Publisher Policy, Not Technology, Will Determine Programmatic Growth in China

In order for programmatic to grow significantly in the Chinese market, publishers need to buy into the model - accessing and embracing the technology is the easy part.

I recently attended the Google Marketplace Conference in Beijing, where the core topic was centered on private marketplace (PMP) opportunities for both publisher and ad buyers. While the Google and agency trading desk (ATD) executives are filled with optimism, my chats with publishers and clients conveyed mixed feelings as well as realistic execution difficulties. Personally, I’m a firm believer in programmatic media’s future, but we cannot ignore the executional elements, especially in the complex Chinese market. So I’d like to reflect and focus on the “not so cheery” bits of the conference, for that’s what I believe to be the key barriers for programmatic growth in China.

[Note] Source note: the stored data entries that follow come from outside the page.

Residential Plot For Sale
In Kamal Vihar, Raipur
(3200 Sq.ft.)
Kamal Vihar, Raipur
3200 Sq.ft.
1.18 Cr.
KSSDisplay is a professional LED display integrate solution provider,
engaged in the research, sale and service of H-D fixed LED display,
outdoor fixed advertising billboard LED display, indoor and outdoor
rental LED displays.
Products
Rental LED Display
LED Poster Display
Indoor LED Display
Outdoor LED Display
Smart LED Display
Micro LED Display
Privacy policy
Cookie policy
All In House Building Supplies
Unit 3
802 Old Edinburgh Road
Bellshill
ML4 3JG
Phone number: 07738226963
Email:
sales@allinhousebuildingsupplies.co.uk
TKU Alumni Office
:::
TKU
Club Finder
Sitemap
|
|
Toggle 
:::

1. PMP Investment Cannot Be Counted Under Agency/Client Annual Investment Commitments

Many big brands will often commit an investment level annually with a publisher for a guaranteed lower CPM rate. So, one of the first questions I asked Youku/Sohu/Tencent was, “Can PMP investments (including preferred deal and private auction) be counted toward my annual commitment?” This is an especially important point for me as an agency because I have to ensure that the client hits the annual commitment level, or else the CPM will adjusted to a higher level. The publisher’s responses are a unanimous “no.” For publishers, PMP investment and direct investment are two completely separate pools, affecting many internal policies such as sales quotas and commissions. So the incentives for publishers are definitely still focused on direct sales, hence they do not want clients/agencies to redirect their investment through PMP for a lower CPM. This point is a show-stopper for me as well as the client that accompanies me, because we have to protect our direct buy CPM rates, where the inventory is more at a premium.

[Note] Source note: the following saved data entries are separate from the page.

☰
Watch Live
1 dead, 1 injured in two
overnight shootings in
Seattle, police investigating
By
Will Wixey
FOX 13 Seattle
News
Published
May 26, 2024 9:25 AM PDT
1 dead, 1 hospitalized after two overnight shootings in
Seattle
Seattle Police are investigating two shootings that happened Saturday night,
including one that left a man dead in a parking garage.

2. Publishers as Well as Clients Are More Receptive to Programmatic Direct Than PMP

Regardless of preferred deal or private auctions, PMP inventory is still left over from direct sales. So, for bigger brands that still want maximum inventory control and fixed CPM guarantees based on volume, PMPs are a risk both in inventory and non-fixed pricing. Instead, programmatic direct gives maximum control to big brands and their agencies. We can still go through our direct buy channel where resources are pre-selected, the only difference being cross-media ad serving based on target audience (TA) cookie match in the brand’s DMP. Publishers also prefer this model of programmatic because it doesn’t affect their direct sales channels, and they don’t have to fight the internal battle between channel sales and the programmatic product team.

3. Publishers Have Mixed Feelings on the Concept of “Impression Return” in Programmatic Direct

In a preferred deal model, inventory is released to brands on a per-impression basis. If the brand decides the impressions do not fit their TA based on their DMP data, then those impressions are “sent back” to the publisher. Now, this is fine with the PMP model, as the inventory is largely remnant and if left unsold it can be released again to the open exchange. Applying the same model to programmatic direct, publishers will have to release two or three times the amount of impressions to clients. Then, the brand can pick and choose amongst the impressions based on their DMP TA segments. From the client’s perspective, this concept is extremely beneficial, as they can control the CPM just like direct buy, and can still use the programmatic element to determine if the impression is indeed their target audience.

On the other hand, premium publishers like Youku think this is an annoyance that will affect their direct sales. Because if every client wanted to buy impressions this way, then they’d lose the direct sales revenue that can be monetized based on the “returned impressions” even if the impression is sent back on a real-time basis. Another element is more of a political nature. If multiple clients are using this model of programmatic direct, who gets first dibs on selecting the impressions? This is even more of a conundrum if there are competing brands trying to target the same audience segment. Hence, here is where the human element has to intervene. Factors like investment level, as well as channel sales relationship, will most likely determine inventory hierarchy as opposed to purely programmatic.

4. Publishers Are Weary of Big Clients Getting a Lower Rate Through Open Exchanges

The biggest worry publishers have about open exchanges are direct sale cannibalizations. They are especially focused on the biggest brand advertisers that invest hundreds of millions on their platforms every year. Hence, all ad materials are audited carefully by the publisher team through the programmatic channels. If they see a brand advertiser that invests directly is going through a DSP, then they will raise the CPM level of that campaign equivalent to the direct buy rates. This way they can ensure the brand can never get a lower CPM by investing through a third party. This manual intervention is bad news for independent DSPs like iPinyou and Yoyi, but it’s actually good for PMP developments in China, because if the brand wants to buy remnant inventory, they can at least get the first look through preferred deals directly with the publisher.

As you can see, the majority of these challenges are all centered on publisher programmatic receptivity and internal policies. Technology is the easy part, but in order for programmatic to flourish in China, publishers have to buy into the model. However, in the past year I have already seen many publishers open up to programmatic, from allowing ad serving to experimenting with inventory policies. So it will take time, but I do believe that China will eventually develop our own flavor of programmatic that’s unique in its own right.